It was these experiments in will-power and hypnosis that convinced Barrett that an unknown human faculty was waiting to be investigated; and, together with a spiritualist called Edmund Dawson Rogers, he decided to found a Society for Psychical Research. It came into being in 1882, and one of its chief tasks was to study examples of “paranormal occurrences,” and take evidence from as many witnesses as possible. They soon began to accumulate a considerable body of evidence on one particular subject: the so-called “phantasms of the living”—when the “ghost” of a living person is seen at some distance from his physical body. A typical example concerns the poet Goethe who was walking home one day after a heavy shower when he saw a friend named Friedrich walking in front of him; what surprised him was that Friedrich was wearing his—Goethe’s—dressing-gown. When he got home, he found Friedrich in front of the fire, wearing the dressing-gown—he had been caught in the shower, taken off his wet coat, and borrowed Goethe’s dressing-gown. The SPR collected hundreds of similar cases. Many of these were concerned with “crisis apparitions”—people seeing a relative who was seriously ill or on the point of death. The immense work Phantasms of the Living (1886) by Gurney, Myers and Podmore contains hundreds of such cases. And what it seems to demonstrate beyond all doubt is that human beings have the ability to project an image of themselves—a quite solid-looking image—to distant places.
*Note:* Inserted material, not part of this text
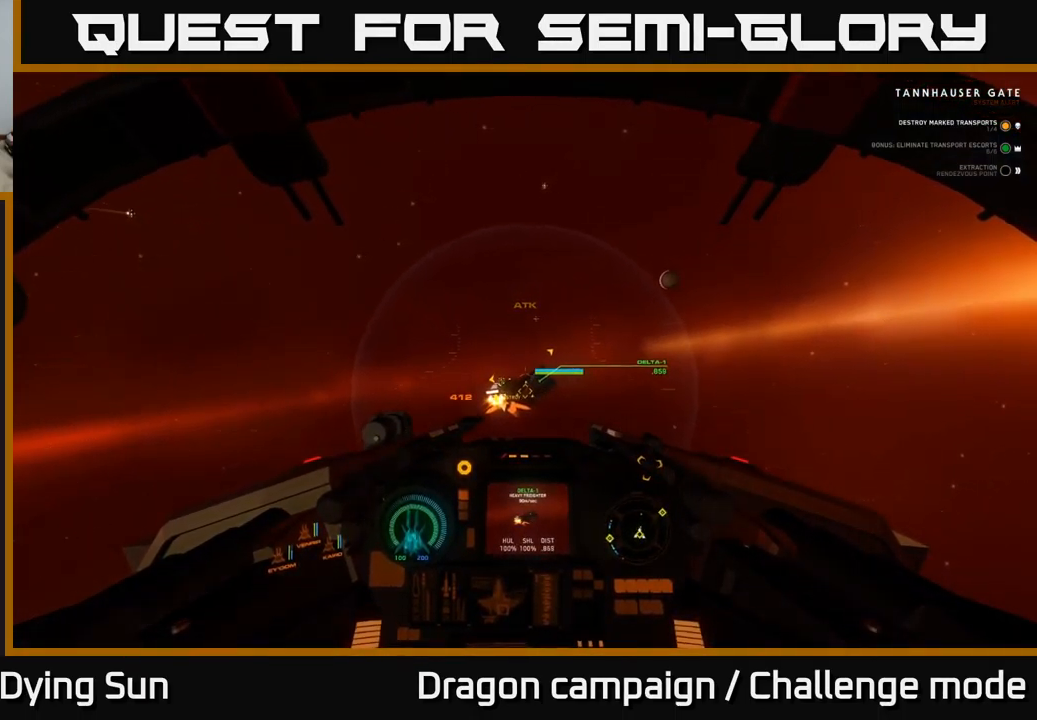
{"buttons": ["L2"], "left_stick": "center", "right_stick": "center", "events": [[100, "right_stick", "right"], [267, "right_stick", "center"]]}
  What is odder still is that, in most cases, the “projector” has no idea that he is being seen elsewhere, and no particular reason for wanting to be seen elsewhere. There is, for example, the curious case of Canon Bourne, cited by G. N. M. Tyrrell in Apparitions. Canon Bourne was out hunting with his two daughters when the girls decided to return home. On their way home, the girls saw their father, looking dirty and dishevelled, waving to them from the other side of the valley. When they reached the place, there was no sign of him. They searched the area, then went home. Their father arrived home soon afterwards—quite unhurt. He could not explain why he had “appeared” to his daughters, and neither could they. One odd point is that one of the girls noticed the maker’s name inside their father’s hat as he waved it to them—which would obviously have been impossible at such a distance. This seems to suggest that it was their minds rather than their eyes that were seeing him. Yet both girls and the coachman saw the figure clearly.

  Now cases like these may be quite bewildering, but they seem to make one thing perfectly clear: that there is far more to human beings than meets the eye. In fact, they seem to suggest that we are making a false distinction when we talk about “ghosts” as if they were quite distinct from living people. It would probably be more accurate to say that human beings are ghosts—ghosts with bodies.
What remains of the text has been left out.